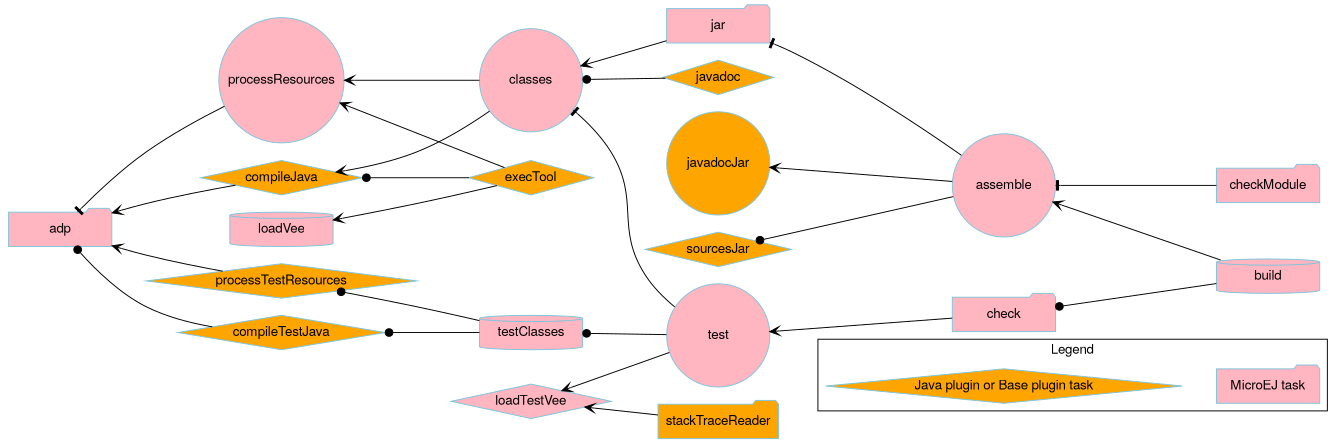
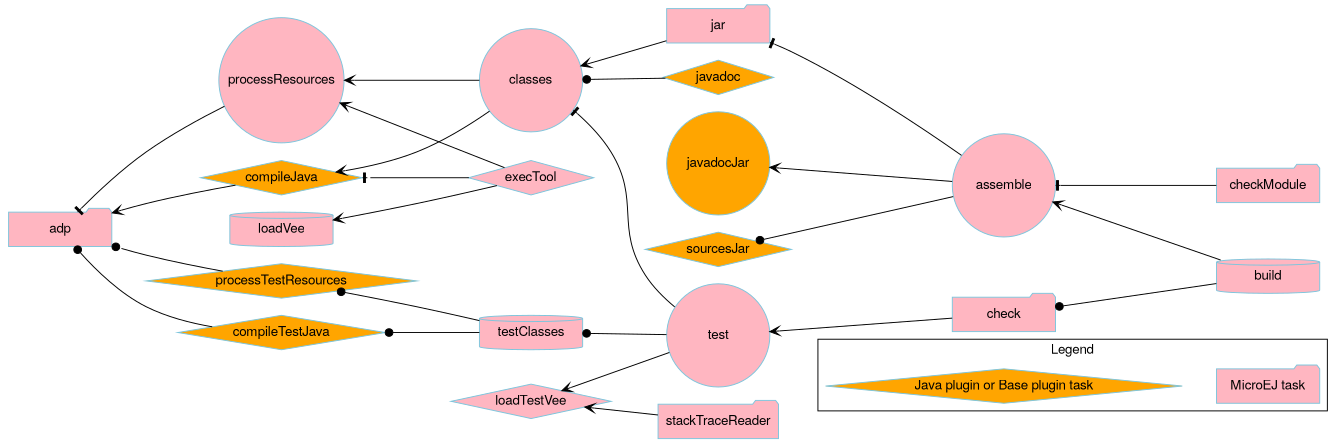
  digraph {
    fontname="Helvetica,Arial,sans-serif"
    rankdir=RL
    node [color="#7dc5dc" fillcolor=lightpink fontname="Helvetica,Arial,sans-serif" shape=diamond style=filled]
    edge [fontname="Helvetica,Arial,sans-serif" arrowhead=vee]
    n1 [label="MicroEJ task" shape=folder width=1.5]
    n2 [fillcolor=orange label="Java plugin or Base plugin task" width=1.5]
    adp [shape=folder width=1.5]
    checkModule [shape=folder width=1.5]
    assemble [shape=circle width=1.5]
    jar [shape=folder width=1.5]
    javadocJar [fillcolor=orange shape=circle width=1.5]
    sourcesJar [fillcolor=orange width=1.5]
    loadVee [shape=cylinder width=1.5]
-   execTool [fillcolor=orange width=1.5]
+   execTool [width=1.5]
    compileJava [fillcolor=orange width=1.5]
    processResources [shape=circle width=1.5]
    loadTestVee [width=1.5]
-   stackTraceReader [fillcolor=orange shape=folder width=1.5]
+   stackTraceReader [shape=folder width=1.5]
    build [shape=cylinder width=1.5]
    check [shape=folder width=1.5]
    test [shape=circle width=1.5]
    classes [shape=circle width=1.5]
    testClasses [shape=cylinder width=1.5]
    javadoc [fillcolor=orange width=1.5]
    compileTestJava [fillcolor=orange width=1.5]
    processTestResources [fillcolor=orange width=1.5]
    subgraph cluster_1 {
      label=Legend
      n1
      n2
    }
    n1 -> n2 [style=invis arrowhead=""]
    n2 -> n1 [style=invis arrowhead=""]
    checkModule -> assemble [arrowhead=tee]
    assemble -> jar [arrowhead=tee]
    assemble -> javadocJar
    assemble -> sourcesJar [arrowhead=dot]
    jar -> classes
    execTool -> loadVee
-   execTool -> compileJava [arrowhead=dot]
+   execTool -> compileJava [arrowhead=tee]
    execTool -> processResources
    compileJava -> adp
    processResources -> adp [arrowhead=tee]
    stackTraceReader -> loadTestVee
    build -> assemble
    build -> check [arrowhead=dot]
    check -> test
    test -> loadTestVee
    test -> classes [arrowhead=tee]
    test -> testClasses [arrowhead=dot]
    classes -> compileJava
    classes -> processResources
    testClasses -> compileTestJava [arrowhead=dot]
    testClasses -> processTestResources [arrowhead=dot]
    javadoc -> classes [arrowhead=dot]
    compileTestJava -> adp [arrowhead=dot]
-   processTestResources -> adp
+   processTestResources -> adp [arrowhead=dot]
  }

· · · ·

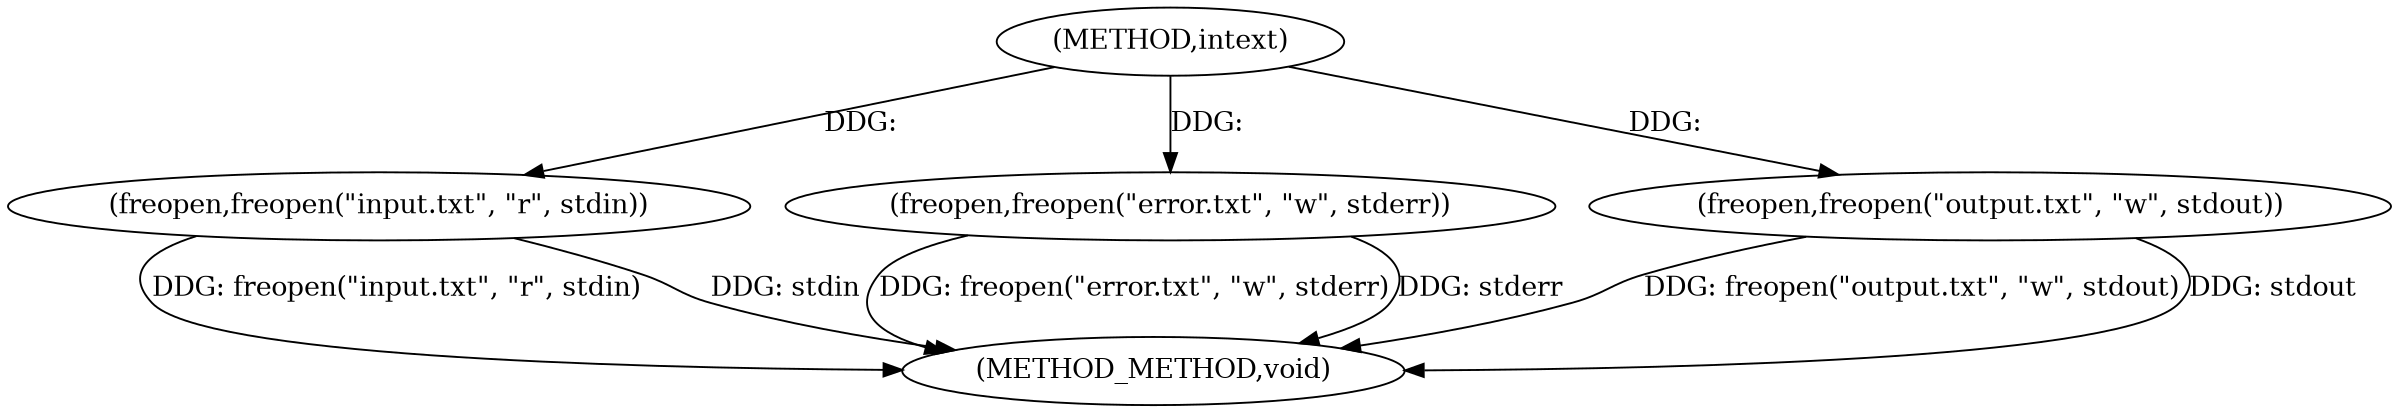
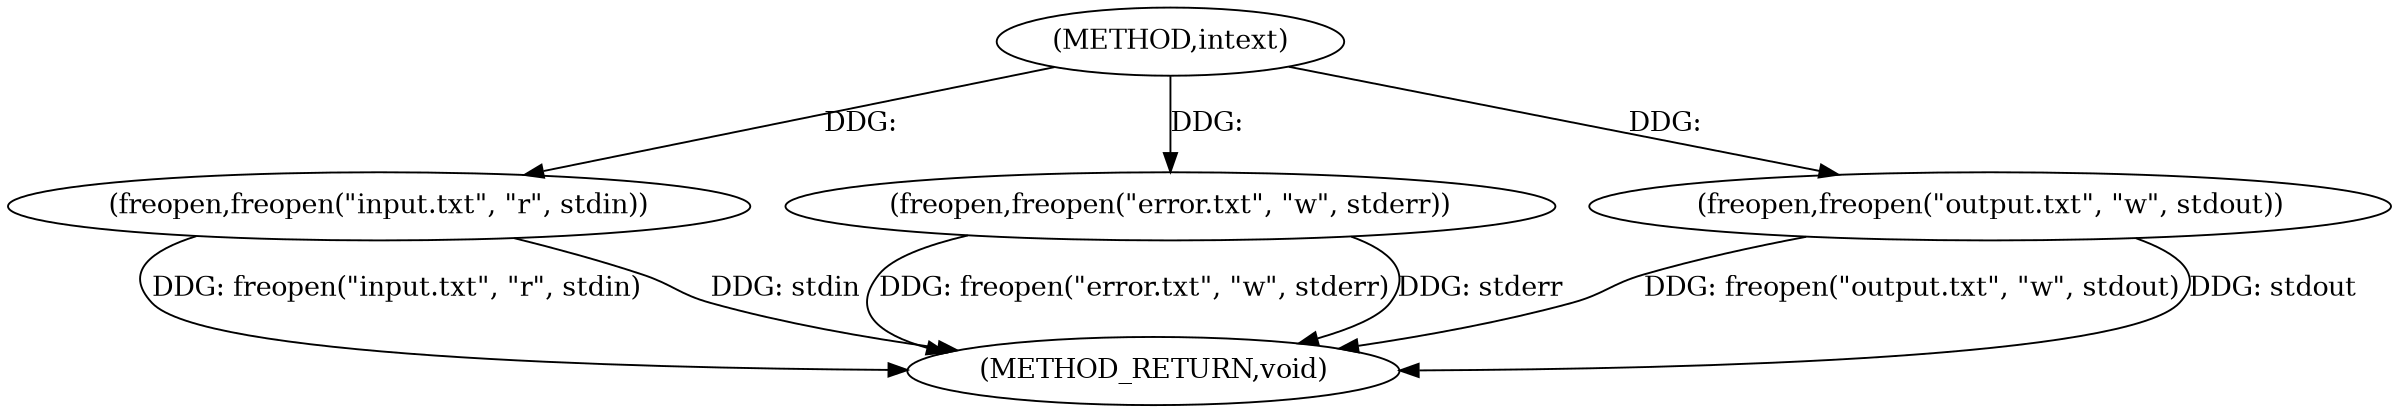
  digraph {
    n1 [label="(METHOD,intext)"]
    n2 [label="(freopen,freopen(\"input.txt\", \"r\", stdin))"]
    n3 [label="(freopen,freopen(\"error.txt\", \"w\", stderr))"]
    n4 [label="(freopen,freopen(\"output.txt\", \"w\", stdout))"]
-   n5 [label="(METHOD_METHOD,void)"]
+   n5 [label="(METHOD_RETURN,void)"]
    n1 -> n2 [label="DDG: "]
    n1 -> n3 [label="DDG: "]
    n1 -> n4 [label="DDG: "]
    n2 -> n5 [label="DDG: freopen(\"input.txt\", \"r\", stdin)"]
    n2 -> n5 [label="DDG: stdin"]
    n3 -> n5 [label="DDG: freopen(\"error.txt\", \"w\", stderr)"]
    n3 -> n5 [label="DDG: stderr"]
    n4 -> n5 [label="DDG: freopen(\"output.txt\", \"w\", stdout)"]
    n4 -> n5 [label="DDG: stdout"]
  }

· · · ·

How many lines of the records above contain the string "javadocJar"? Reply with the number alone.

2